缘起
在RocketMQ客户端的DefaultMQPushConsumer的start方法被执行时,时不时会报出invokeSync call timeout异常,如下:
Caused by: java.lang.IllegalStateException: org.apache.rocketmq.remoting.exception.RemotingTimeoutException: invokeSync call timeout
at org.apache.rocketmq.client.impl.factory.MQClientInstance.updateTopicRouteInfoFromNameServer(MQClientInstance.java:679) ~[rocketmq-client-4.7.1.jar:4.7.1]
at org.apache.rocketmq.client.impl.factory.MQClientInstance.updateTopicRouteInfoFromNameServer(MQClientInstance.java:509) ~[rocketmq-client-4.7.1.jar:4.7.1]
at org.apache.rocketmq.client.impl.consumer.DefaultMQPushConsumerImpl.updateTopicSubscribeInfoWhenSubscriptionChanged(DefaultMQPushConsumerImpl.java:872) ~[rocketmq-client-4.7.1.jar:4.7.1]
at org.apache.rocketmq.client.impl.consumer.DefaultMQPushConsumerImpl.start(DefaultMQPushConsumerImpl.java:653) ~[rocketmq-client-4.7.1.jar:4.7.1]
at org.apache.rocketmq.client.consumer.DefaultMQPushConsumer.start(DefaultMQPushConsumer.java:698) ~[rocketmq-client-4.7.1.jar:4.7.1]
at cn.xdf.xcloud.rocketmq.support.DefaultRocketMQListenerContainer.start(DefaultRocketMQListenerContainer.java:276) ~[xcloud-rocketmq-core-1.2.0.RELEASE.jar:1.2.0.RELEASE]

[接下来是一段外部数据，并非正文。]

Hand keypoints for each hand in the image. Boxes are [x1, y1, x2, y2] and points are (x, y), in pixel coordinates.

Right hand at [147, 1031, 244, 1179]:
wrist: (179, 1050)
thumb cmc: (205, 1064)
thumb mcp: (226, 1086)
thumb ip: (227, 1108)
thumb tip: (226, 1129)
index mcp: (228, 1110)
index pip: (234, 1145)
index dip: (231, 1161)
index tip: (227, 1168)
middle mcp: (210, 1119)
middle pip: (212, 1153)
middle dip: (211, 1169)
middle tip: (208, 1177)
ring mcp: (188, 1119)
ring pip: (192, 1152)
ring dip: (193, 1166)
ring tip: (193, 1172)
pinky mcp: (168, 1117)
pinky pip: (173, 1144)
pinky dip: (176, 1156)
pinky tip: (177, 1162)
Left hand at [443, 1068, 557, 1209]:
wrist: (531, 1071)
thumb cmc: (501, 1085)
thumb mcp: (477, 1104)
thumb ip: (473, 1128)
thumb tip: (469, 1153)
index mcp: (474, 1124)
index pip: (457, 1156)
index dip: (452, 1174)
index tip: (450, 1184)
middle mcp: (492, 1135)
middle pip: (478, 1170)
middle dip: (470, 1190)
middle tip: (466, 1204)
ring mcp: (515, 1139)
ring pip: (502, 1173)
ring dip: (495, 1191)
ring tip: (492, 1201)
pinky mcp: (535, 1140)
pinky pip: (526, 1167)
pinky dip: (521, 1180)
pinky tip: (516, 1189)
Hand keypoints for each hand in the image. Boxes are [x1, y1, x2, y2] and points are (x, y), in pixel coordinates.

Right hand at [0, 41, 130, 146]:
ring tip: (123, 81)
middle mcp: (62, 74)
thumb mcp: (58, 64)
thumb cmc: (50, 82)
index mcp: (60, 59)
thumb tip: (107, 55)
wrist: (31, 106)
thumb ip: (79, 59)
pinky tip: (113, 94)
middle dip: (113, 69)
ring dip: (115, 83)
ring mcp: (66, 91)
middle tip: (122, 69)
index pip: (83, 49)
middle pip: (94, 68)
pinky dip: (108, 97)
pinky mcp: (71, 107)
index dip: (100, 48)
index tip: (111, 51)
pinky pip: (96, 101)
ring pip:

at cn.xdf.xcloud.rocketmq.autoconfigure.ListenerContainerConfiguration.registerContainer(ListenerContainerConfiguration.java:103) ~[xcloud-rocketmq-core-1.2.0.RELEASE.jar:1.2.0.RELEASE]
... 12 common frames omitted
Caused by: org.apache.rocketmq.remoting.exception.RemotingTimeoutException: invokeSync call timeout
at org.apache.rocketmq.remoting.netty.NettyRemotingClient.invokeSync(NettyRemotingClient.java:375) ~[rocketmq-remoting-4.7.1.jar:4.7.1]
at org.apache.rocketmq.client.impl.MQClientAPIImpl.getTopicRouteInfoFromNameServer(MQClientAPIImpl.java:1363) ~[rocketmq-client-4.7.1.jar:4.7.1]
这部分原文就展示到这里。